▶ Things to do
1. According to the game library lab page, to which version must the game library be updated before starting work on the lab?
2. Transcribe the game library lab page from "By using refactoring, rename" up to and including "tools to items.".
3. Go on with the game library lab page from where it stops.

# START OF Document excerpt

Usable Items


Colonists from planet Acheron (LV-426) used many instruments and special devices when colonising the planet. It is possible to assume that many of them will still be fully or at least partially functioning. That is why managing them could help you to achieve success in your mission when you land the planet.

Technical experts from our strategic and tactical team will teach you today how to manage these instruments and devices and thus help Ripley to use them in appropriate manner.

From the operation center greets Manager.


Before you commence work on this lab, update the game library that you use in the project to version 2.4.0 by following procedure at the end of page about game library.

This version contains also changes that will cause warnings during compilation of existing code: Actions Invoke and Wait have type parameter that will enable to compose them better with other actions into sequence. In majority of cases, the type argument will be automatically inferred by compiler, however, all calls like new Wait(...) and new Invoke(...) is necessary to rewrite to new Wait<>(...) and new Invoke<>(...).

A quick way to fix all such warning is as follows:
  1. Update the game library and import changes through Gradle.
  2. In IDE, from menu Analyze run action Inspect code on the whole project.
  3. In the output (a panel will open at the bottom of window) solve problems from section Java / Compiler issues.


  • Use marker interface for distinguishing subgroup of objects
  • Practice generic programming
  • Learn to use design pattern Iterator
  • Learn to raise and handle exceptions


Step 1: Useful Rubbish

According to image from several functioning cameras, heavy battles took place in the area of colony after which multitude of items remained in mess inside rooms. Such first aid kits and ammunition magazines could come in handy...

Classes Energy a Ammo implementing interface Usable.
Obr. 1: Classes Energy a Ammo implementing interface Usable.

Task 1.1

By using refactoring, rename package to

In this step we will start to add more items which may be useful for Ripley into the project. Since some of these items will be tools at the same time, we will generalise package tools to items.

# END OF Document excerpt
# START OF Data rows

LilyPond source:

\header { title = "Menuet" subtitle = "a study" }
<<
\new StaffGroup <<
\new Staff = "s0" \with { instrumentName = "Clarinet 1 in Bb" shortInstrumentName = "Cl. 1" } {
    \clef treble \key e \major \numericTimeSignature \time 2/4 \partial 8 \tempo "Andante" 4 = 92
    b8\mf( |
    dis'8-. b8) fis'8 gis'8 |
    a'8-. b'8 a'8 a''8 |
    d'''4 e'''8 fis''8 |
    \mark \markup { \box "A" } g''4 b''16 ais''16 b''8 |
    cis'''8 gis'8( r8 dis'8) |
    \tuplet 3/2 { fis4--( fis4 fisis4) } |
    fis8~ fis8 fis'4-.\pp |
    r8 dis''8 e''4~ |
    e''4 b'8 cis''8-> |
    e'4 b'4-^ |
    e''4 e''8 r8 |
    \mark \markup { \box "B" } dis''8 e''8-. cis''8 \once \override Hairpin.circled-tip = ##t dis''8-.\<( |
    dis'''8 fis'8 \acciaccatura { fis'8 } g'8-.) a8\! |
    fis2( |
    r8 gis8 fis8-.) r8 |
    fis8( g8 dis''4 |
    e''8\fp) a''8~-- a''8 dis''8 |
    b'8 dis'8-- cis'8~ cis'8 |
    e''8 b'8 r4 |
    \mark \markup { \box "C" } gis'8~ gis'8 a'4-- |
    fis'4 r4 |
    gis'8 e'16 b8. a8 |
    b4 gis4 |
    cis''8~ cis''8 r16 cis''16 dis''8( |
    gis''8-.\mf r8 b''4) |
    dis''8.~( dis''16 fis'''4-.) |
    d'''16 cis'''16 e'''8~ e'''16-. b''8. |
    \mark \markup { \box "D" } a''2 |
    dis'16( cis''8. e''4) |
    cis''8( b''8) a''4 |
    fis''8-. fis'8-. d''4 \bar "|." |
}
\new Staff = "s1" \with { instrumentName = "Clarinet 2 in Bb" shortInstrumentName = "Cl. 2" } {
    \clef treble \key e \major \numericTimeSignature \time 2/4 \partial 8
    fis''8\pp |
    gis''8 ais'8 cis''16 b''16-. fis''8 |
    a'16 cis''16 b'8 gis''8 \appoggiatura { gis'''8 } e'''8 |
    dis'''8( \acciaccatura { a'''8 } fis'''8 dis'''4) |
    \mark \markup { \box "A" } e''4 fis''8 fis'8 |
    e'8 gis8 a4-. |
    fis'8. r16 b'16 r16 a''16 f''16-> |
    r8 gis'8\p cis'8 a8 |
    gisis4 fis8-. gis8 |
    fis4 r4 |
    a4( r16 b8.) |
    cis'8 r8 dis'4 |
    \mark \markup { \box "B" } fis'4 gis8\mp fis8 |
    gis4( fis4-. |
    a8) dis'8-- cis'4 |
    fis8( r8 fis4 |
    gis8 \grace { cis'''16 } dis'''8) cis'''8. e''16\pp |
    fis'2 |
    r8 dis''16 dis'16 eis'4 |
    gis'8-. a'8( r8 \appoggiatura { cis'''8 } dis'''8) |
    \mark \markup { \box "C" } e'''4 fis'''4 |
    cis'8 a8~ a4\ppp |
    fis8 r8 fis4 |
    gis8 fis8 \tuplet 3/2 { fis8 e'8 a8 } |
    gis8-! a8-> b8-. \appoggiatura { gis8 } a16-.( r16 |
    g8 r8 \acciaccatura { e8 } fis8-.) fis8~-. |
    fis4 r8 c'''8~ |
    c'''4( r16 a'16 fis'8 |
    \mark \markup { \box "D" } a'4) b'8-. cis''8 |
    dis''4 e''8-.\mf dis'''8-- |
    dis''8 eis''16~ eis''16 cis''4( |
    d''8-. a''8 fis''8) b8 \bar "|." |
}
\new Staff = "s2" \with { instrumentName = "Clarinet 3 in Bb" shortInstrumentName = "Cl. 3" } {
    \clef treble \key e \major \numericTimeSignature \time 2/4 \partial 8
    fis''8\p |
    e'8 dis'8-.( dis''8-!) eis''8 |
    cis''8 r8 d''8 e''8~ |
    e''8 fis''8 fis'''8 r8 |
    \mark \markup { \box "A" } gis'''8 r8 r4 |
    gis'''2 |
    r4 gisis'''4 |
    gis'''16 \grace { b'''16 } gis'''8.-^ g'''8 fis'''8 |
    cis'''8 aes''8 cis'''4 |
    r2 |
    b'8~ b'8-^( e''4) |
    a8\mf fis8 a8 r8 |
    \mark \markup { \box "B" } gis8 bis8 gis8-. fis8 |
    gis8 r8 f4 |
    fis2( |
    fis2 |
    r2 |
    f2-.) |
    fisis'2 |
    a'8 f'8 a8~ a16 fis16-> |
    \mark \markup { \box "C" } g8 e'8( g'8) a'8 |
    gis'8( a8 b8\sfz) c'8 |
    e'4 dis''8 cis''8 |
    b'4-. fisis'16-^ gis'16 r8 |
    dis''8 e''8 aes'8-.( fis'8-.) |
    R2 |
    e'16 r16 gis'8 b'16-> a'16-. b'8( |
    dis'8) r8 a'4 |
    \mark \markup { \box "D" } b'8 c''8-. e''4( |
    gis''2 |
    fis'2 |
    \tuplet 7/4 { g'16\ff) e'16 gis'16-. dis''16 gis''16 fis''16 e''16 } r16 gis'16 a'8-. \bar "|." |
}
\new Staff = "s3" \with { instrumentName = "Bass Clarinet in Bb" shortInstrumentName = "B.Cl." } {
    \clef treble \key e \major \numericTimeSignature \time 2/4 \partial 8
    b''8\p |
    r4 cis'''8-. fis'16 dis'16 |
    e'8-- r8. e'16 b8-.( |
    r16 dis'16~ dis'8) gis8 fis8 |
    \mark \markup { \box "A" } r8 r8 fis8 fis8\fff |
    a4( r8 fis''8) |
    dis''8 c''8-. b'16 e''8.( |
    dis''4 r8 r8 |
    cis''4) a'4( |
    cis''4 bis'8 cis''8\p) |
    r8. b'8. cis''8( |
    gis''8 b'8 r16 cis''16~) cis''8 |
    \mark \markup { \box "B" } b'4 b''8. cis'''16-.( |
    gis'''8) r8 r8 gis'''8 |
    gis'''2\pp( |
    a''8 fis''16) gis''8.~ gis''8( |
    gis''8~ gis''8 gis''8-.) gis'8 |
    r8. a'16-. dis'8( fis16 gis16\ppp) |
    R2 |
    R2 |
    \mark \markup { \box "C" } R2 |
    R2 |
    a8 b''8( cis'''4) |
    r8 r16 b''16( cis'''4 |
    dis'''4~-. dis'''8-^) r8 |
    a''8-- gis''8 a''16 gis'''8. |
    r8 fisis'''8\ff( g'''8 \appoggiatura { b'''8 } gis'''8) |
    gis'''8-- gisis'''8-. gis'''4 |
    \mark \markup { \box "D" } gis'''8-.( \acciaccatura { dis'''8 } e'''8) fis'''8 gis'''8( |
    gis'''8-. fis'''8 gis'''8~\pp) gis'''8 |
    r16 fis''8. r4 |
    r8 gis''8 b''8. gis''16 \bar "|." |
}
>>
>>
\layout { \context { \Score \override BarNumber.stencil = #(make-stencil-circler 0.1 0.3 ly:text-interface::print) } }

# END OF Data rows

▶ Answers to the problems
1. Version 2.4.0.

2.
By using refactoring, rename package to

In this step we will start to add more items which may be useful for Ripley into the project. Since some of these items will be tools at the same time, we will generalise package tools to items.

3.
Task 1.2

In package create class Energy which will be child class of class AbstractActor and will implement interface Usable.

Class Energy will represent a first aid kit, which will always lift Ripley's spirit and refills her energy to 100%. However, you will implement this functionality a bit later.

For animation representing first aid kit use file energy.png.

Animation energy.png (sprite dimensions: _16x16_).
Fig. 2: Animation energy.png (sprite dimensions: 16x16).

Task 1.3

Modify class Ripley to have get and set methods available for current state of energy.

Ripley's energy will be represented by integer. We will use range of values 0 - 100 as amount of percent of remaining energy. Initial value of energy should be 100.

Task 1.4

In method useWith() of class Energy implement refilling Ripley's energy to 100%.

Ensure that after the change of Ripley's state the first aid kit should be removed from scene. If Ripley has full energy, "using" the first aid kit will not happen.

Task 1.5

In package for actions create new action Use that should extend class AbstractAction.

Action Use will have constructor with single parameter which will be of Usable type of actor, usable with some actor. Actor for which certain Use action will be scheduled, will, of course, be available from method getActor() (set by calling method setActor() by game scene).


For example, when intending to use first aid kit with Ripley (to refill her energy), which would be represented by calling energy.useWith(ripley) in execute() method of action, we would be using the action Use like this:
new Use(energy).scheduleOn(ripley);
Using hammer for repairing reactor (calling hammer.useWith(reactor) in execute() method of action) would look like this:
new Use(hammer).scheduleOn(reactor);

Energy and other Usable actors restrict with which type of actor they can work by type argument which is passed to Usable. Therefore, when using action Use, only such combination of constructor's argument and actor in method scheduleOn() should be possible, which would preserve this restriction (meaning that we would call method useWith() with the right type of argument). We will achieve this by using type parameter also in action Use by which we determine the type of cooperating actor.


Class AbstractAction also has type parameter, so do not forget to properly specify it: it has to be actor of such type, which we want to be acceptable in method scheduleOn() and as return value of getActor().


In method execute() do not forget to invoke usage of usable item with help of actor performing the action, and then call method setDone(true) to signalise finishing the action.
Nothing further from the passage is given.